A sua Irma foi o início de tudo (comparando com a de Camila Morgado na fase madura). Como foi construir essa personagem? Chegou a assistir como foi a trajetória dessa personagem na primeira versão ou preferiu ficar livre de referências? A Irma foi construída em conjunto. Eu e Camila nos encontramos pela primeira vez no salão, com a nossa caracterizadora Valéria Toth e a cor ruiva foi escolhida em comum acordo para trazer um certo mistério, o que acabou trazendo também uma dubiedade interessante para a personagem.
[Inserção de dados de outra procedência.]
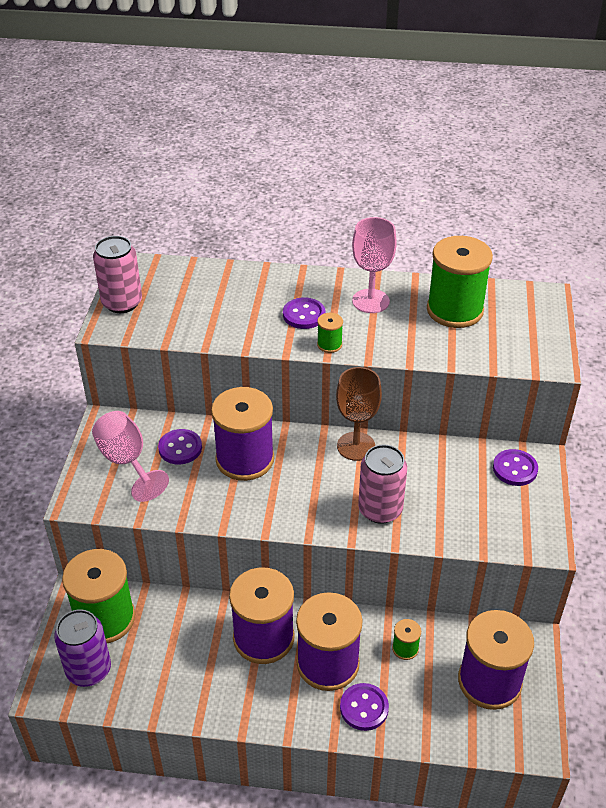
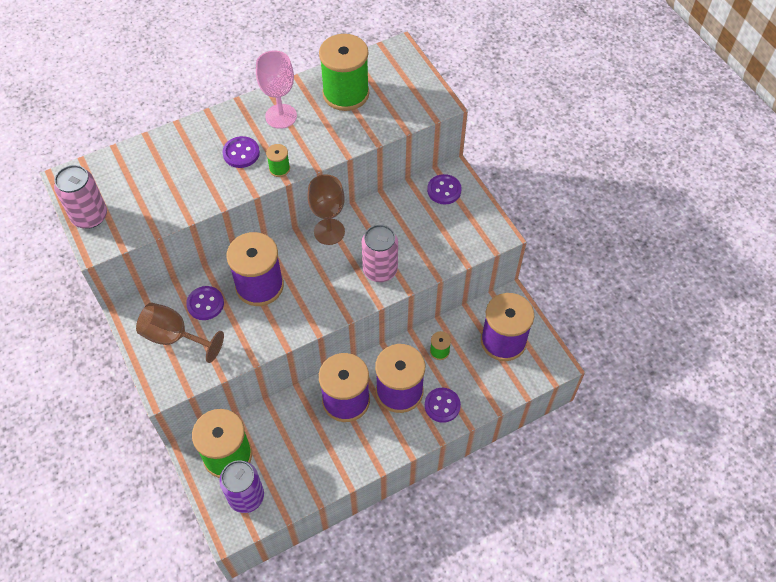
camera: 35 degrees left, 15 degrees up
(127, 462) = (174, 337): pink goblet -> brown goblet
Assisti à primeira versão mais para saber do que se tratava e conversei muito com a Camila, pra entender até onde a personagem iria. Acredito que tudo serve como inspiração e sempre soma. Tivemos alguns encontros presenciais, com os diretores e a nossa maravilhosa preparadora de elenco Andrea Cavalcanti, que esteve presente durante todas as gravações. Eu e Camila trocamos um milhão de mensagens, áudios e telefonemas intermináveis. Após todas as cenas que eu gravava, ligava ou gravava áudio para contar como havia feito e vice-versa. Maneira de sentar, intenções, figurinos, cenários. Assim, nasceu nossa Irma, feita com muito amor e muita parceria.
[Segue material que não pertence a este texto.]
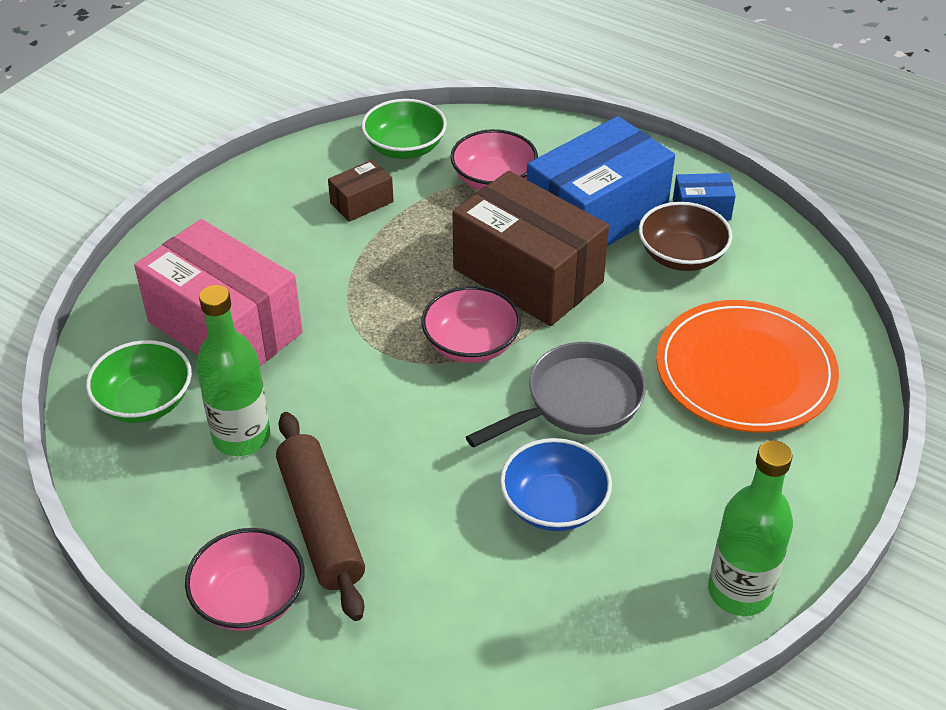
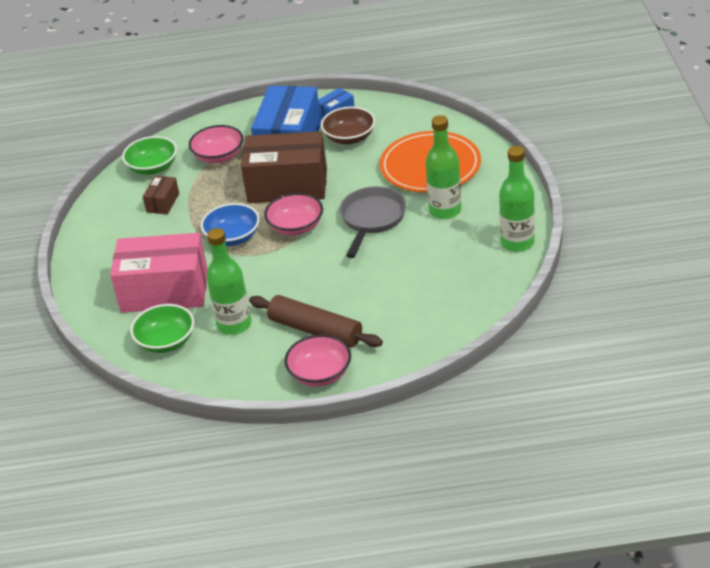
camera: 35 degrees left, 5 degrees down
(554, 504) = (408, 261): blue bowl -> blue bowl (233, 237)
(690, 458) = (445, 210): none -> green bottle

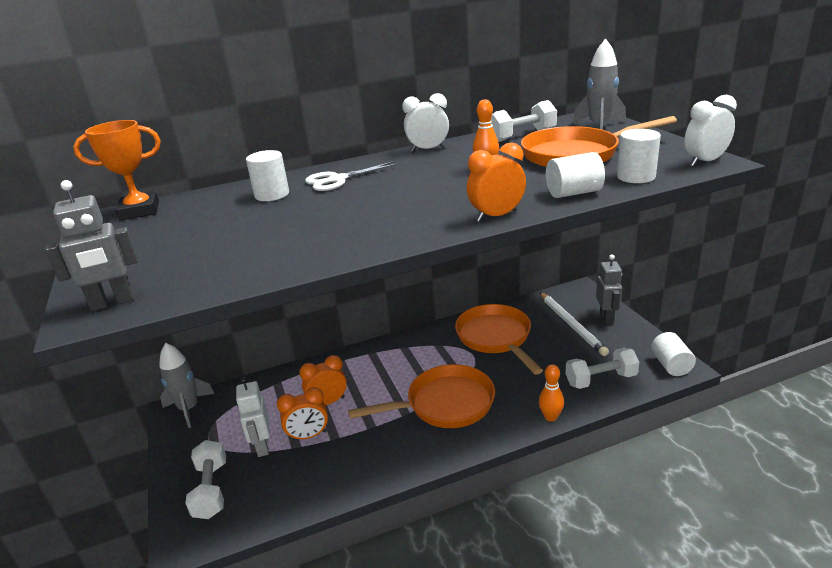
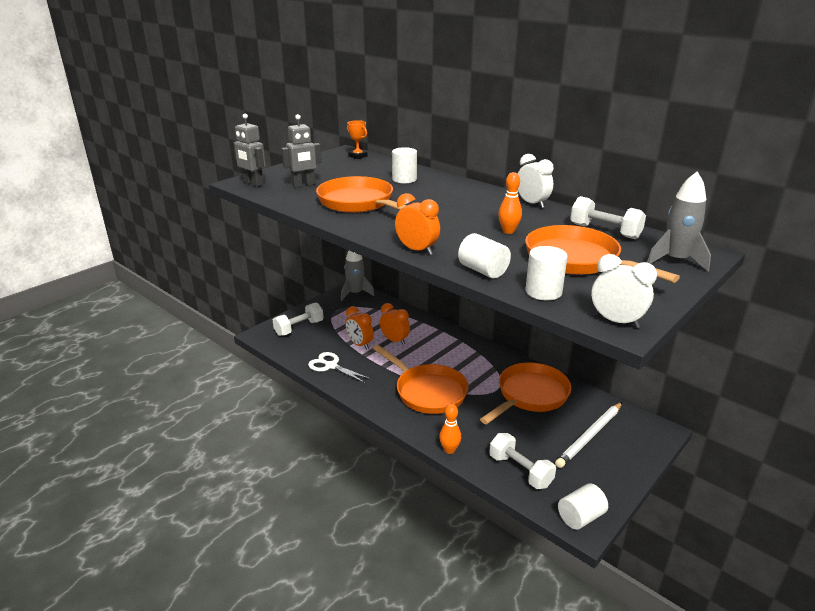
camera: 60 degrees right, 0 degrees up
(139, 211) = (358, 156): orange trophy -> orange trophy, size x0.62
(262, 446) = (341, 331): white robot -> none
(312, 230) = (359, 203): none -> orange pan
(338, 180) = (444, 190): white scissors -> white scissors (331, 366)
(607, 318) = (624, 458): grey robot -> grey robot (303, 185)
Irma é o tipo de personagem que vai pegando o expectador com calma. Com voz mansa e cara de anjo, ela mostrou a que veio. Como você Malu, definiria Irma? Como foi a troca “entre vocês”? Eu e Camila definimos a Irma como uma felina. Uma personagem que fala muito com o olhar. Sempre observadora, mas com um caldeirão de sentimentos borbulhantes dentro dela, que são expostos quando lhe convém ou quando fica insuportável mantê-los presos. Ficamos imensamente felizes com o resultado, tanto na minha fase como na da Camila. Nos divertimos muito com os memes como o “Talairma” (risos), mas ficamos ainda mais extasiadas quando vimos que tudo que pensamos estava funcionando, da Irma ser uma incógnita e, principalmente, das pessoas estarem enxergando o tamanho da complexidade da personagem, complexidade daquela família totalmente disfuncional. Duas filhas criadas na futilidade. No caso da Irma, ela sempre sendo o plano B, a segunda opção. Imagina como isso não interfere no desenvolvimento emocional de uma criança. Alguns valores, sentimentos, princípios ficam distorcidos, confusos. Isso serve para a relação das irmãs – amor e ódio se misturam.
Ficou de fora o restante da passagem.